**** MATERIAL FOR THIS TASK
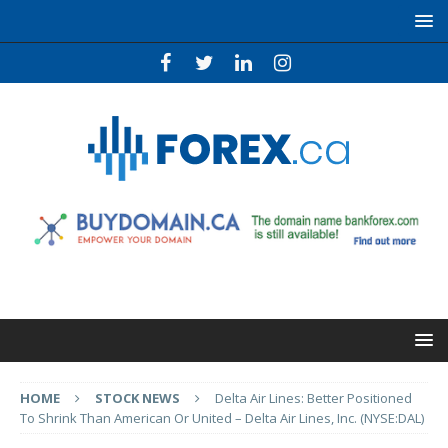
HOME
STOCK NEWS
Delta Air Lines: Better Positioned
To Shrink Than American Or United – Delta Air Lines, Inc. (NYSE:DAL)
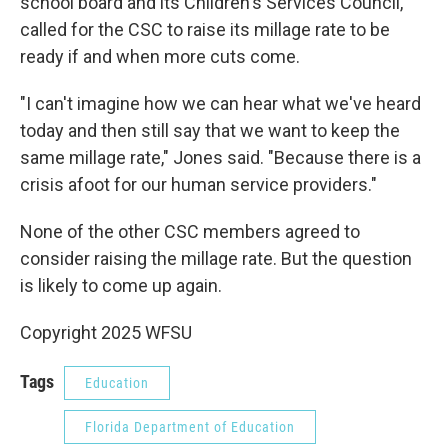
school board and its Children's Services Council,
called for the CSC to raise its millage rate to be
ready if and when more cuts come.
"I can't imagine how we can hear what we've heard
today and then still say that we want to keep the
same millage rate," Jones said. "Because there is a
crisis afoot for our human service providers."
None of the other CSC members agreed to
consider raising the millage rate. But the question
is likely to come up again.
Copyright 2025 WFSU
Tags
Education
Florida Department of Education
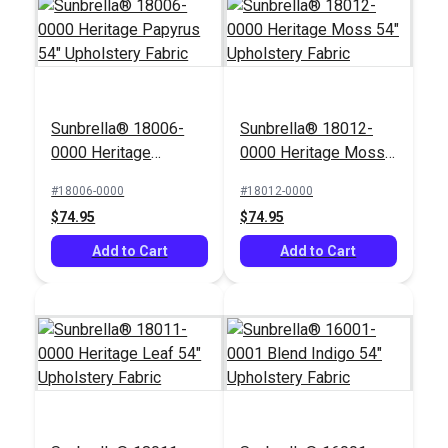
Sunbrella® 18006-
Sunbrella® 18012-
0000 Heritage
0000 Heritage Moss
Sunbrella® 56096-
Sunbrella® 5404-
Papyrus 54"
54" Upholstery Fabric
0000 Astoria Lagoon
0000 Canvas Natural
#18006-0000
#18012-0000
Upholstery Fabric
54" Upholstery Fabric
54" Upholstery Fabric
$74.95
$74.95
#56096-0000
#5404-0000
$45.95
$41.95
Add to Cart
Add to Cart
Add to Cart
Add to Cart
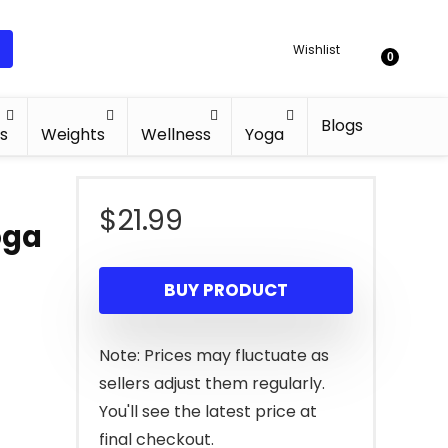
Wishlist
0
Blogs
s
Weights
Wellness
Yoga
$
21.99
oga
BUY PRODUCT
Note: Prices may fluctuate as
sellers adjust them regularly.
You'll see the latest price at
final checkout.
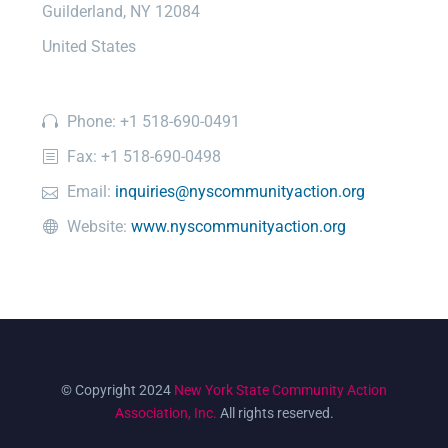
Guilderland, NY 12084
United States
Phone: +1 518-690-0491
Fax: +1 518-690-0498
Email:
inquiries@nyscommunityaction.org
Website:
www.nyscommunityaction.org
© Copyright 2024
New York State Community Action
Association, Inc.
All rights reserved.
********
## WORK INSTRUCTIONS
Transcribe the full listing above exactly, with the images removed.

## ANSWER TO THIS PROBLEM
HOME
STOCK NEWS
Delta Air Lines: Better Positioned
To Shrink Than American Or United – Delta Air Lines, Inc. (NYSE:DAL)
school board and its Children's Services Council,
called for the CSC to raise its millage rate to be
ready if and when more cuts come.
"I can't imagine how we can hear what we've heard
today and then still say that we want to keep the
same millage rate," Jones said. "Because there is a
crisis afoot for our human service providers."
None of the other CSC members agreed to
consider raising the millage rate. But the question
is likely to come up again.
Copyright 2025 WFSU
Tags
Education
Florida Department of Education
Sunbrella® 18006-
Sunbrella® 18012-
0000 Heritage
0000 Heritage Moss
Sunbrella® 56096-
Sunbrella® 5404-
Papyrus 54"
54" Upholstery Fabric
0000 Astoria Lagoon
0000 Canvas Natural
#18006-0000
#18012-0000
Upholstery Fabric
54" Upholstery Fabric
54" Upholstery Fabric
$74.95
$74.95
#56096-0000
#5404-0000
$45.95
$41.95
Add to Cart
Add to Cart
Add to Cart
Add to Cart
Wishlist
0
Blogs
s
Weights
Wellness
Yoga
$
21.99
oga
BUY PRODUCT
Note: Prices may fluctuate as
sellers adjust them regularly.
You'll see the latest price at
final checkout.
Guilderland, NY 12084
United States
Phone: +1 518-690-0491
Fax: +1 518-690-0498
Email:
inquiries@nyscommunityaction.org
Website:
www.nyscommunityaction.org
© Copyright 2024
New York State Community Action
Association, Inc.
All rights reserved.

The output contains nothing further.